Ellos, los académicos

Lo dijo un profesor que aparentaba ser muy cuadriculado: “Asistimos a la academización de la cultura”. Fue reconfortante oír su tono de sorna y la sonrisa burlona, aunque altiva, de los demás asistentes al coloquio. El profesor, no sé su nombre, preguntó, antes de esa frase, si la crítica de cine que se hizo durante la Posguerra y abarcó, más allá del lenguaje audiovisual, pensamiento filosófico y sociológico, ya no era posible en los periódicos y revistas de hoy. Añadió, entonces, a su inquietud: ¿Es culpa de los medios o del encierro de los académicos?

Siegfried Kracauer, escritor de obras como De Calgari a Hitler. Una historia psicológica del cine alemán, fue un genio, un posible gran académico. A las películas que analizó durante años supo acomodar teorías de diversas ramas del saber social. Muchos estarían orgullosos; dirían, por ejemplo, que historizó con obras cinematográficas la ascensión del Führer y que supo exaltar la virtud “redentora” del Séptimo Arte por su forma y capacidad narrativa. Es, sin duda, un modelo a seguir para cualquier profesor bien titulado; hoy, sin sonrojarse, lo podrían llamar científico. Olvidan, sin embargo, que jamás dictó una cátedra universitaria. Lo imagino imposibilitado para pronunciar su apellido de un solo tirón, pues era tartamudo, una dificultad que bien fue capaz de compensar con saber escribir, incluso mucho mejor que otros resignados a las aulas de clase y a las disertaciones frente a súbditos aún carentes de luz.

De Peter Sloterdijk dicen que es un payaso por salir en la televisión alemana. Cada semana en un canal público, discute temas de alto vuelo en una especie de magacín llamado El cuarteto filosófico. Por supuesto no fue ahí donde expuso su teoría de las esferas, consistente en la trilogía Burbujas - Globos - Espumas, que lo explica todo —¡todo!— como parte de círculos encerrados cada vez más complejos y a punto de reventar. Este autor sin cara de talk show tiene palabras claras para los problemas del fin del humanismo, como lo ha planteado en muchos ensayos. No quiere alardear de su complejidad teórica, y por eso se acerca a la caja boba, lo que sus colegas de refinado acento no le perdonan. Los académicos, siempre parloteando, recelan que se haga entender e, incluso, tenga audiencia.

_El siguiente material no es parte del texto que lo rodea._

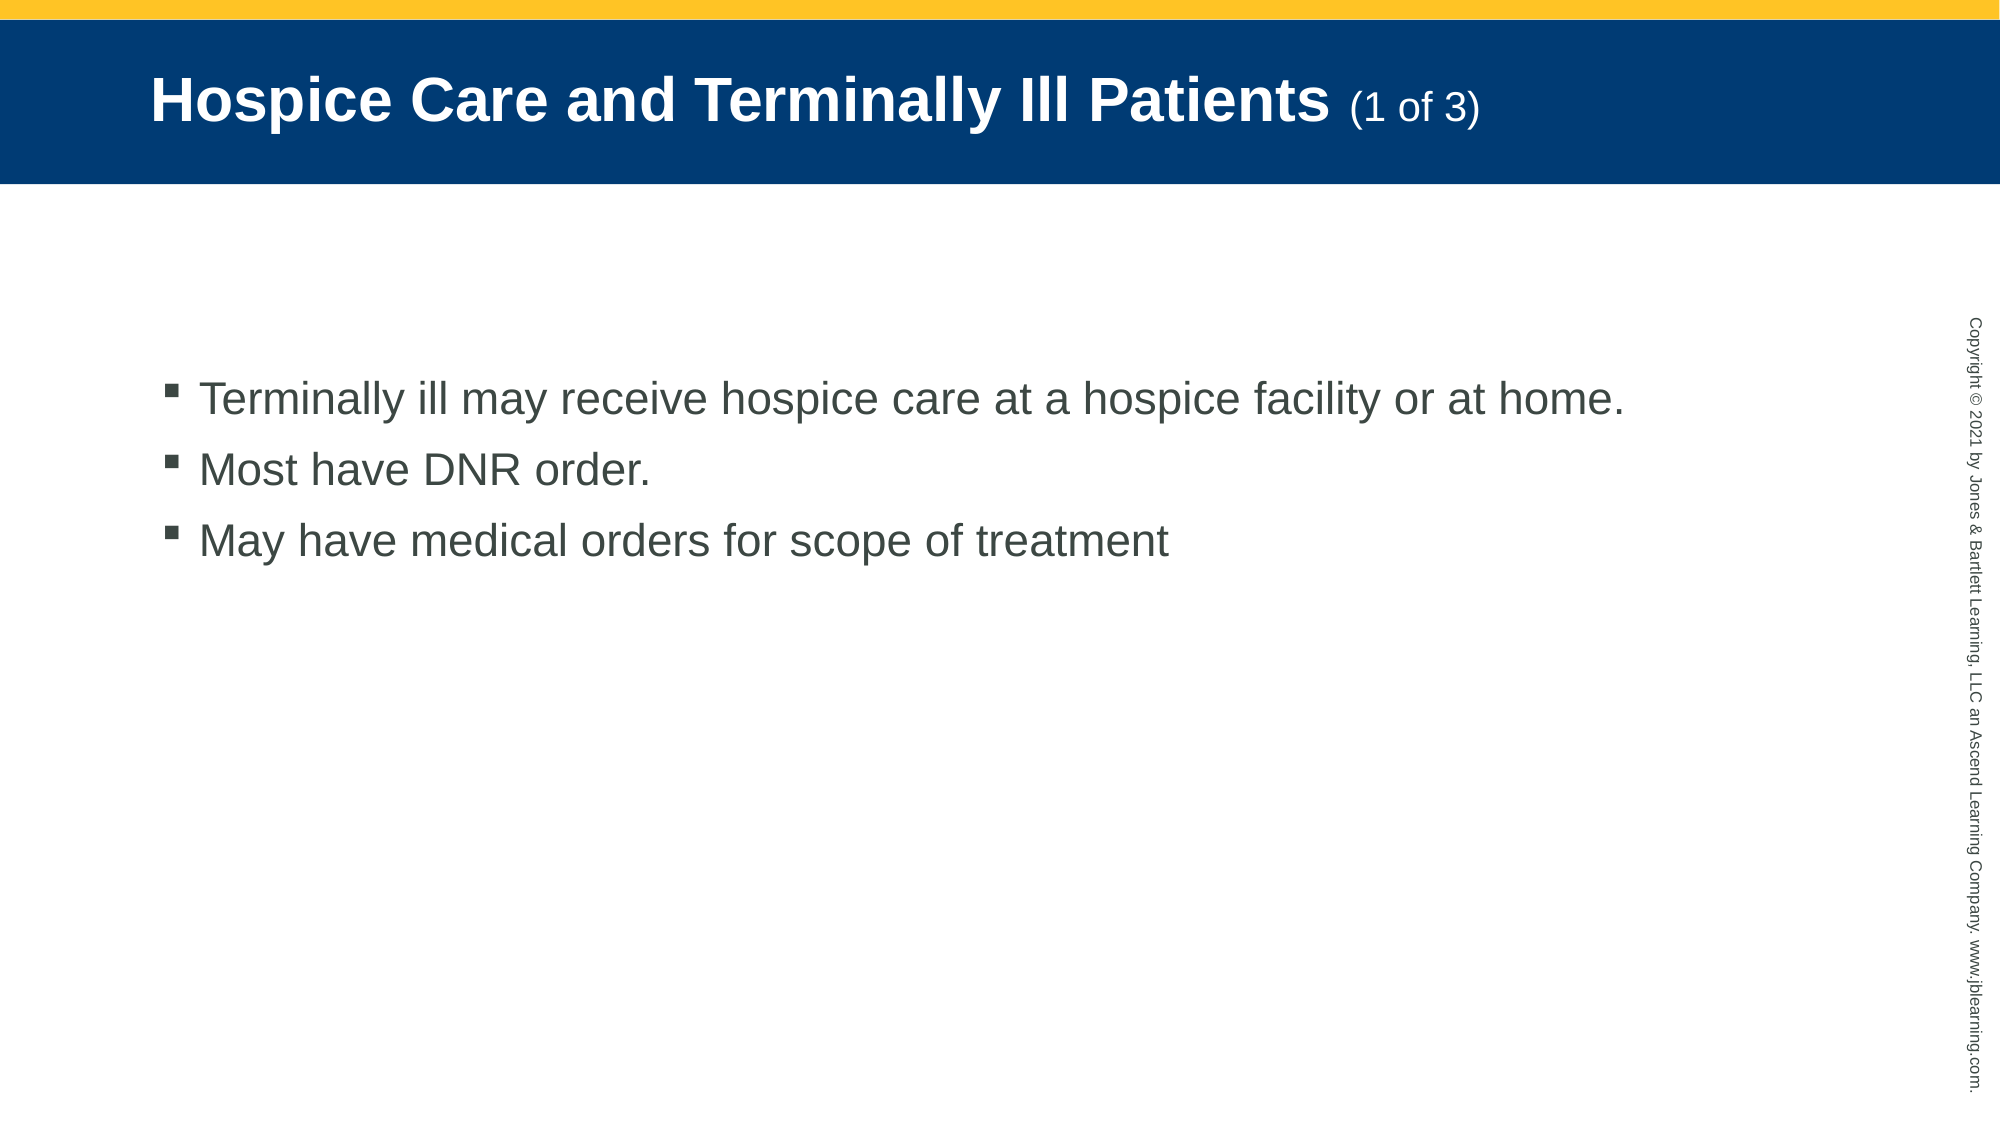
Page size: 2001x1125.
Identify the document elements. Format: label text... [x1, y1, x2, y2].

A Antón Chéjov, un escritor que llamaba a la medicina su esposa y a la literatura su amante, no le creen que haya gastado muchos zapatos haciendo etnografía. La isla de Sajalín, su pretendida tesis acerca de la salud pública en una colonia penitenciaria, no es para los antropólogos una postura científica. Es, tal vez, la divagación de un cuentista en su año sabático. En realidad, y para saldar cuentas, es mejor que sea apenas un viaje profundo, no apto para la ciencia. Que los autorizados etnógrafos nieguen los descubrimientos “chejovianos” acerca de la enfermedad del alma humana en territorios de destierro; es más, que no lo miren como autor y mejor se olviden de su texto. En los felices ámbitos no académicos, otros disfrutaremos de su teoría bien convertida en un escrito narrativo de alta calidad, fácil entendimiento y, gracias a Dios, muy disfrutable.